Meaning#
At least one Ceph monitor (mon) has dropped out of quorum. Mons maintain the cluster map and consensus; losing one reduces fault tolerance, and losing a majority halts the cluster.
Fires when:
count(ceph_mon_quorum_status == 0) > 0for: 10m, severity page, tier platform. This is a cluster-wide platform alert and carries no environment label — only cluster.
Impact#
Mons are the control plane of Ceph. With one mon out of quorum the cluster still serves IO but has no redundancy margin; if quorum is lost entirely, all Ceph IO stops and PVCs across all environments on hetzner become unavailable.
Diagnosis#
kubectl config use-context hetzner
# Quorum membership and overall health
kubectl -n rook-ceph exec deploy/rook-ceph-tools -- ceph status
kubectl -n rook-ceph exec deploy/rook-ceph-tools -- ceph mon stat
kubectl -n rook-ceph exec deploy/rook-ceph-tools -- ceph health detailCheck the mon pods and the nodes they run on:
kubectl -n rook-ceph get pods -l app=rook-ceph-mon -o wide
kubectl -n rook-ceph logs <rook-ceph-mon-...>
kubectl get nodes # is a hetzner node NotReady?Identify which mon is missing from quorum (compare ceph mon stat membership against the running mon pods).
Mitigation#
- Find the affected mon from
ceph mon stat/ceph statusand locate its pod and node. - Node down? If the hetzner node hosting the mon is
NotReady, recover the node — that usually restores the mon.

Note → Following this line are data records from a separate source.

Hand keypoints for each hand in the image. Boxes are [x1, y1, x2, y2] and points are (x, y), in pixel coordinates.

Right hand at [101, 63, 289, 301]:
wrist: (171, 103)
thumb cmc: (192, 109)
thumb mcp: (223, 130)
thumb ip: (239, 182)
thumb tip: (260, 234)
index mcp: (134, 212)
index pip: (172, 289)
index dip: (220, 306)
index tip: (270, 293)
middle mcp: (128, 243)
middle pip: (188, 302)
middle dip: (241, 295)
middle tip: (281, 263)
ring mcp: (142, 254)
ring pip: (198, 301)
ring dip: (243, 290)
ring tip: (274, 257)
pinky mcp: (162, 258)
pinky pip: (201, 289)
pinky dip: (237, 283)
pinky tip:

With 5 nodes, Rook may also reschedule the mon once the node returns. - Pod crashlooping? Inspect
kubectl -n rook-ceph logs <rook-ceph-mon-...>; restart it by deleting the pod and let the deployment recreate it:kubectl -n rook-ceph delete pod <rook-ceph-mon-...> - Persistent failure? Let the Rook operator handle mon failover — confirm the operator pod (
rook-ceph-operator) is healthy; it can fail over/replace a bad mon. Avoid manualmonmapsurgery unless following Rook’s mon-recovery procedure. - Re-run
ceph mon statuntil all mons are back in quorum andceph statusis clean.